An infraclavicular incision was performed to expose the right axillary
artery. The right axillary artery was cannulated using a side graft.
Next, cannulation of the right atrium and the coronary sinus were
performed. The patient was placed on cardiopulmonary bypass and was
cooled to 24°C (minimum cooling time is 30 minutes). During cooling, the
innominate vein as well as the two SVGs were mobilized. The LIMA was
identified and clamped with a bulldog clamp. The aorta was then
cross-clamped 2 cm proximal to the innominate artery, and
electromechanical arrest was achieved with cardioplegia given in a
retrograde fashion. A left ventricular vent was inserted. A transverse
aortotomy was performed 2 cm above the sinotubular junction. An aortic
island with the 2 vein grafts attached was prepared. There was an
intimal tear 1 cm above the sinotubular junction. The dissection
extended proximally in the right and noncoronary sinuses. The aortic
root was mobilized by dividing its attachments to the pulmonary artery
and dome of the left atrium. Three 4-0 pledgeted polypropylene sutures
were placed at the tip of the three commissures and secured, effectively
resuspending the aortic valve.
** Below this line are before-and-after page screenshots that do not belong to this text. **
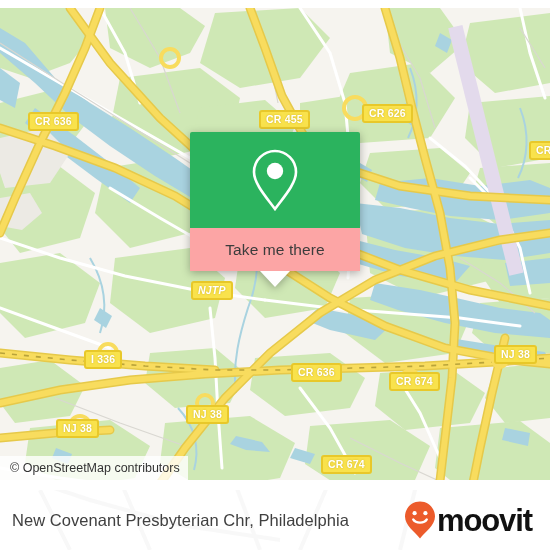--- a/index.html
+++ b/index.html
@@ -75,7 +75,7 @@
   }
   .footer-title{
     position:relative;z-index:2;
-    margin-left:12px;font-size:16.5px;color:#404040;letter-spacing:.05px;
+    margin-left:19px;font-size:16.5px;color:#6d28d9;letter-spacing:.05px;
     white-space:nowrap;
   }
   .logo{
The integrity of the aortic valve was
easily assessed by pulling the commissural sutures tight, securing them
in the operative field, and applying suction on the aortic valve.
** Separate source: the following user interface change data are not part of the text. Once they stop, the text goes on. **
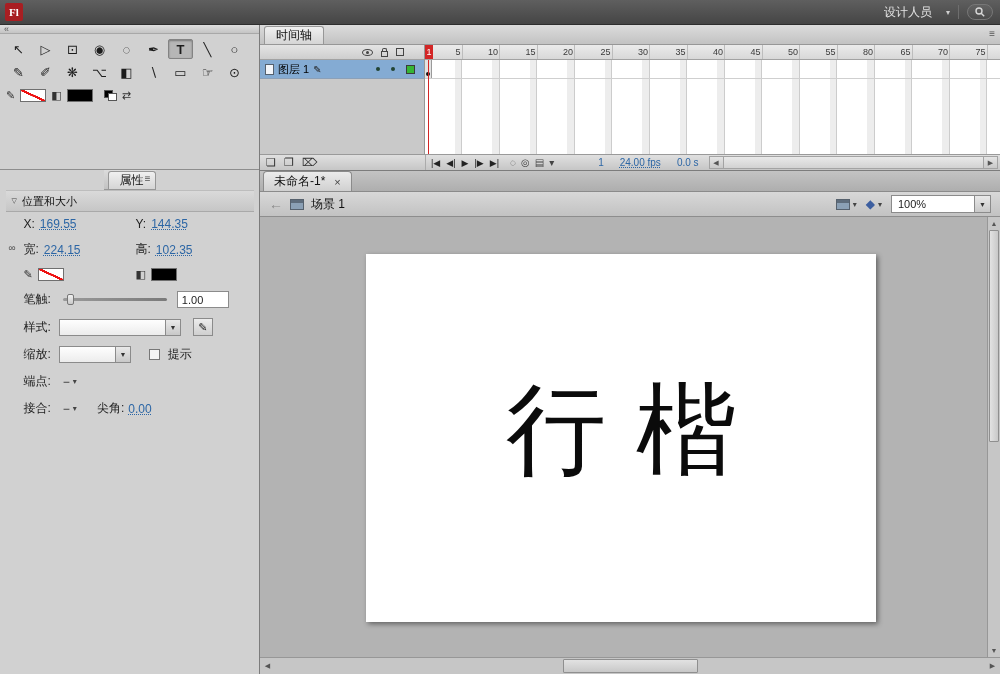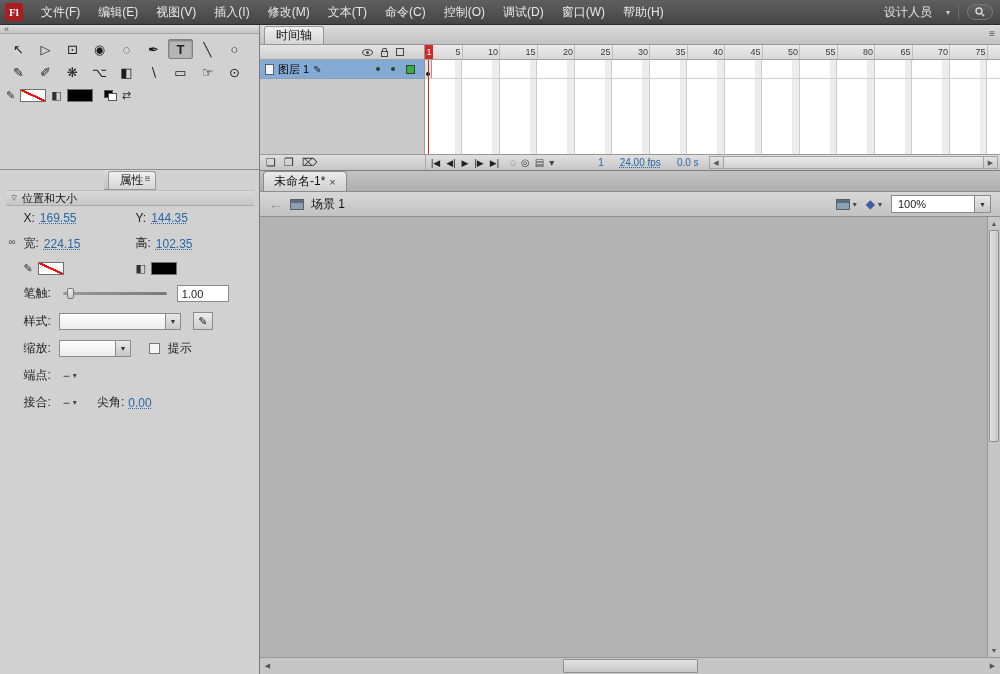--- a/index.html
+++ b/index.html
@@ -144,20 +144,6 @@
 
   <header class="menubar">
     <div class="logo">Fl</div>
-    <nav class="menu-items">
-
-    <span class="menu-item">文件(F)</span>
-        <span class="menu-item">编辑(E)</span>
-        <span class="menu-item">视图(V)</span>
-        <span class="menu-item">插入(I)</span>
-        <span class="menu-item">修改(M)</span>
-        <span class="menu-item">文本(T)</span>
-        <span class="menu-item">命令(C)</span>
-        <span class="menu-item">控制(O)</span>
-        <span class="menu-item">调试(D)</span>
-        <span class="menu-item">窗口(W)</span>
-        <span class="menu-item">帮助(H)</span>
-      </nav>
     <div class="menubar-right">
       <div class="workspace">
         <span>设计人员</span>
Clot in the false lumen of the dissected aortic root was gently removed.
Teflon felt was fashioned corresponding to the size and shape of the
dissected sinuses and was placed between the intima and adventitia of
the noncoronary and right coronary sinuses respectively. BioGlue
(CryoLife, Inc, Atlanta, Ga) was used to approximate the intima and
adventitia to the felt forming a neomedia. This technique eliminates the
dissected space, increases the strength of the dissected tissue, and
helps to prevent bleeding from the anastomosis of the aortic graft to
the root. Additional 4-0 polypropylene pledgeted sutures were used to
secure the resuspended aortic valve. Next, the aorta was trimmed leaving
1 cm of residual aorta above the sinotubular junction.
Hypothermic circulatory arrest was initiated at 24°C. The aortic arch
was inspected. There was no secondary tear in the arch. The innominate
artery was mobilized, and antegrade cerebral perfusion (ACP) was
initiated via the right axillary artery by gently clamping the
innominate artery. A second balloon tipped cannula was placed in the
left carotid artery for further delivery of ACP. The ACP flow was
established at 8-10 cc/kg per minute with a perfusion pressure between
50-70 mm Hg, a temperature of 24°C, and a hematocrit of 25%. Alpha stat
was used for pH monitoring. Cerebral perfusion was monitored with
oximetry.
The aortic arch was transected in a beveled fashion. Neomedia was
created in the dissected arch using the previously described technique. A
26 mm graft was anastomosed to the arch with 4-0 polypropylene suture
in a continuous fashion. Teflon felt was used to reinforce the
anastomosis. In addition, 4-0 polypropylene pledgeted sutures were used
liberally to prevent bleeding. The cannula to the left carotid was
removed prior to completing this anastomosis. Then, the clamp on the
innominate artery was removed. The graft was de-aired and clamped and
systemic rewarming began, keeping a gradient of 10°C between the blood
and the patient’s core temperature.
Subsequently, the graft was trimmed to the appropriate length, and the
proximal anastomosis between the graft and aortic root was fashioned
with 4-0 polypropylene suture. This anastomosis was reinforced with
Teflon felt and liberal use of 4-0 polypropylene pledgeted sutures. The
clamp was removed, and the heart was de-aired under TEE guidance. The
left ventricular vent was removed. CPB was discontinued at 35°C. The
chest was closed in standard fashion after hemostasis was achieved. The
TEE showed that the aortic valve was competent and the right and left
ventricular functions were normal. The patient had an uneventful
hospital course and was discharged home on postoperative day seven.